Public Law & Legal Theory
While trademarks are designed to promote a competitive and productive marketplace, the current system of trademark registration is run by the Patent & Trademark Office as a monopoly of questionable productivity. The average time that it takes for the Patent & Trademark Office to process a trademark application is fifteen months, and even registrations that do not encounter legal issues can require a year. As a result, trademark applicants risk investing substantial sums of money into a mark to discover much later that the Patent & Trademark Office will not register it. This Article considers a possible solution - a system of privatized trademark registration. The system would contain several features: 1) Multiple "entities" serving as registrars: Various private entities would compete with each other and register trademarks while sharing one database for pending and registered trademarks. Market mechanisms would thus encourage speedier and more effective registrations. 2) Optional expedited process: Different entities could employ price discrimination calibrated to the speed with which a trademark applicant wants to use his mark. 3) Quality control mechanisms: For example, to ensure the quality of the registration process, a rating system would permit clients to provide feedback after registration and years later. An entity providing ineffective services or issuing trademarks that later faced serious litigation would earn poor ratings while a reliable entity would fare well.
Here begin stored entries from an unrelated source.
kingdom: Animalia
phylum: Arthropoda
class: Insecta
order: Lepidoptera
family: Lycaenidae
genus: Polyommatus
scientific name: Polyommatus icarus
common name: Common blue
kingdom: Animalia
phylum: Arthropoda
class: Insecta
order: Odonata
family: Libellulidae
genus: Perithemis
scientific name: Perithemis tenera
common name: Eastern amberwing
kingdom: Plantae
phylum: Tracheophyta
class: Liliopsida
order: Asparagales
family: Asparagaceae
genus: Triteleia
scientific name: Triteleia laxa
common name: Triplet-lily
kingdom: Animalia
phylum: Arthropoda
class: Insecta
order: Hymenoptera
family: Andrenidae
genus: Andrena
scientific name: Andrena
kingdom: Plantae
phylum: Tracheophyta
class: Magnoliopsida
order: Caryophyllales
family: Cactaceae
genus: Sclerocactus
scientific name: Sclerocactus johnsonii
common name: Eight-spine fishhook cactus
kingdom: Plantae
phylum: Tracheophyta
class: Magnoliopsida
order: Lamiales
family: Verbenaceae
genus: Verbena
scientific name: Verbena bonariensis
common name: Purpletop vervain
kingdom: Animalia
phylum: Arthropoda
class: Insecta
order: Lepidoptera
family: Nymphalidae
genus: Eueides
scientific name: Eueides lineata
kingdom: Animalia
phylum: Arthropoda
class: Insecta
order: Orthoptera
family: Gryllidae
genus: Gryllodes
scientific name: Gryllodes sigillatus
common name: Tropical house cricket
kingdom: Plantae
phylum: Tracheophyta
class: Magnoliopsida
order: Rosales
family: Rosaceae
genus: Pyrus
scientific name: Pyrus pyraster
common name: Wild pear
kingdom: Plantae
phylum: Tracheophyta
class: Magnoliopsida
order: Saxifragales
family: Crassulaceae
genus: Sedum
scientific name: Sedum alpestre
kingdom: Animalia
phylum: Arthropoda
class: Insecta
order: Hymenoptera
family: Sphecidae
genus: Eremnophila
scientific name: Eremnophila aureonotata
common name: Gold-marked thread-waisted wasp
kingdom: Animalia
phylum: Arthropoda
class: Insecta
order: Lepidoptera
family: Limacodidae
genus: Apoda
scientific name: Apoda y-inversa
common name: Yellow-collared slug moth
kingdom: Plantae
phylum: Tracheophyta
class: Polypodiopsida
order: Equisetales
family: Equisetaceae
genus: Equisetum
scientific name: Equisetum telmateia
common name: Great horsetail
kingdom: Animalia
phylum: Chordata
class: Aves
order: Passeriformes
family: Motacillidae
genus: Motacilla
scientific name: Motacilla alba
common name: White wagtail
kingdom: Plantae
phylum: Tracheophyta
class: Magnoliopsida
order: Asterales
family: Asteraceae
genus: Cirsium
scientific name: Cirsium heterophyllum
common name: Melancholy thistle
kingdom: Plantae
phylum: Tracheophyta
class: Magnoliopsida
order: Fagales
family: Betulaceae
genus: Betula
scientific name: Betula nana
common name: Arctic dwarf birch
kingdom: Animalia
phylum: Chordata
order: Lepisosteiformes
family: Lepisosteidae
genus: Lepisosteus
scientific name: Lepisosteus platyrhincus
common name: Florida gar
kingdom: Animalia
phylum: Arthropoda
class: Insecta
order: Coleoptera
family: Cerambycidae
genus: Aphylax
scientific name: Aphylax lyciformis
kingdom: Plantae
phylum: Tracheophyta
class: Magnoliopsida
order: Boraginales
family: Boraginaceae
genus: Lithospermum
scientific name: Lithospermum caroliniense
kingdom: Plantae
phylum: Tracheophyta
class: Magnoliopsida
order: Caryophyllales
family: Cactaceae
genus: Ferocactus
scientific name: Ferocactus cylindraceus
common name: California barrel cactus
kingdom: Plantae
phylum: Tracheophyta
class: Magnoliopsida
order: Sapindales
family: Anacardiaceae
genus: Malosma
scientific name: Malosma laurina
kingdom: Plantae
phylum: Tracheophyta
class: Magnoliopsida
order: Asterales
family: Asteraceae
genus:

To explore the viability of trademark privatization, the Article relies on both the theoretical privatization literature and practical examples in which government exclusivity has been removed from intellectual property (and other) decision-making. By challenging assumptions about the status quo surrounding the monopoly of the Patent & Trademark Office, the Article seeks to open a more general discussion about improvements to the existing system of trademark registration.
Irina Manta, "Privatizing Trademarks," University of Chicago Public Law & Legal Theory Working Paper, No. 233 (2008).